I remembered running farther from home than I'd ever run in Owen County, Indiana, and coming upon the most intriguing house I'd ever seen. Made entirely of local sandstone and built into a cliff, with a steep roof and deepset eyes of windows, it seemed perfect for a family of hobbits. Behind it was a cave from which flowed a small river, which tumbled through a series of weirs around the house and filled the air with the sound of rushing water. No one was there (it felt as if it were a vacation home) and I couldn't resist exploring this enchanting place. I climbed up a sort of butte behind the house to find a large, crystal clear, and very cold lake. I couldn't resist. Looking around to make sure no one could see me from the road or house, I stripped down and dove in. After six miles of running, the slap of the cold water on my sizzling skin was heaven on earth.

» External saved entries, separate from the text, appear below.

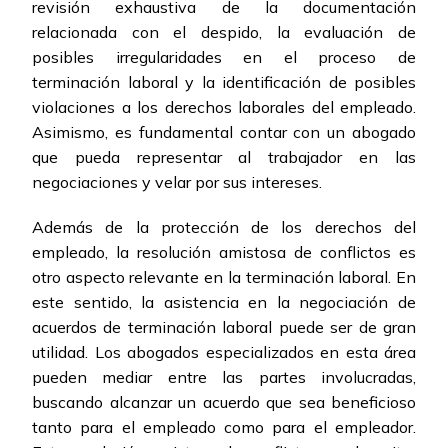
revisión exhaustiva de la documentación
relacionada con el despido, la evaluación de
posibles irregularidades en el proceso de
terminación laboral y la identificación de posibles
violaciones a los derechos laborales del empleado.
Asimismo, es fundamental contar con un abogado
que pueda representar al trabajador en las
negociaciones y velar por sus intereses.
Además de la protección de los derechos del
empleado, la resolución amistosa de conflictos es
otro aspecto relevante en la terminación laboral. En
este sentido, la asistencia en la negociación de
acuerdos de terminación laboral puede ser de gran
utilidad. Los abogados especializados en esta área
pueden mediar entre las partes involucradas,
buscando alcanzar un acuerdo que sea beneficioso
tanto para el empleado como para el empleador.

I remembered backpacking in Wyoming, and swimming in bone-hurtingly cold rivers full of trout. And on the same trip, coming into a huge valley filled with blue gentians as far as the eye could see and crisscrossed with streams of hot spring water. The bliss of removing clothing and boots and sitting on the clean gravel bottom of one of them, soaking in the heat, watching a far-off moose grazing the gentians.
I remembered swimming off a boat in a phosphorescent bay near Costa Rica at night. Every motion trailed by the light of a miniature milkyway of millions of flashing bacterial stars. Sheer magic.

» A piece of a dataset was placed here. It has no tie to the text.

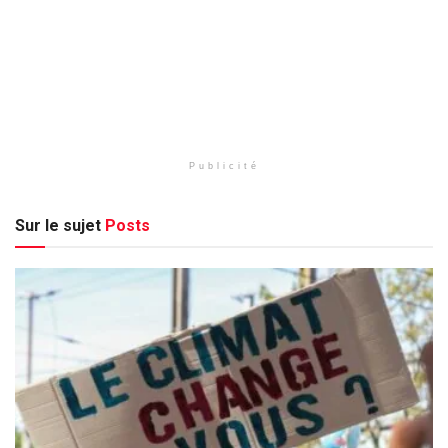
Publicité
Sur le sujet
Posts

I remembered swimming off Pralin Island in the Seychelles, in crystal clear, azure water of perfect temperature, and feeling as if I could just keep going until I got to that next island I saw on the horizon. And later, snorkeling in rough water off La Digue, watching twenty big sharks turning a lazy circle 30 feet below me. At dinner in the hotel that night, the hostess remarked to us that she heard an American had been out to see the sharks! Yes, I said,
c'était moi.I remembered swimming off a beach in Cape Cod with Denis' son, Benjamin. We walked out and started swimming parallel to the beach. We noticed we were swimming incredibly fast. Every stroke I took seemed to carry me three times further than usual, and beside me, Benjamin rolled like a porpoise. I had never felt so powerful in the water. It wasn't until we turned around to go back that, barely moving at all, we realized that a strong tide was running--now against us.

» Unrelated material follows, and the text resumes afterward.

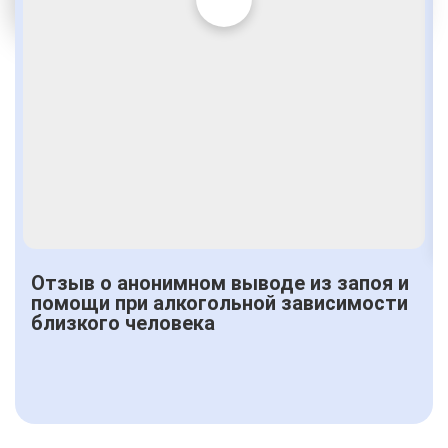
Получить консультацию
Отзыв о анонимном выводе из запоя и
помощи при алкогольной зависимости
близкого человека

I remembered hiking down to a stream in the mountains of Corsica with my son Jesse, through hot, dry, fragrant maquis. We finally emerged on the banks of a leaping torrent which splashed around huge granite boulders to make a deep pool. Perched on a big rock in its middle was a solitary backpacker, with whom we shared our cheese and sausage, and exchanged trail tales. He was hiking the famous GR-20 trail, and for days afterward, Jesse and I fantasized about hiking it. At least, for me it was fantasy.
And guess what? The hour's up! I'm released from my lap pool sentence--for the day, anyway. Tomorrow, I'll have to find a new daydream to while away this Parisian chapter in my swimming adventures. And for those of you who are wondering about the weird name of my gym club, "waou" is the French spelling of "wow" (pronounced "wa-ooo", which is how the French ear hears "wow"). So, it's the Wow Club, okay? When the French want to be Extra-Cool, they like to use English words. Only the "Waou" clubs have swimming pools, and so, you know...Waou! Oh, never mind. Look, I didn't name the place; I only swim here.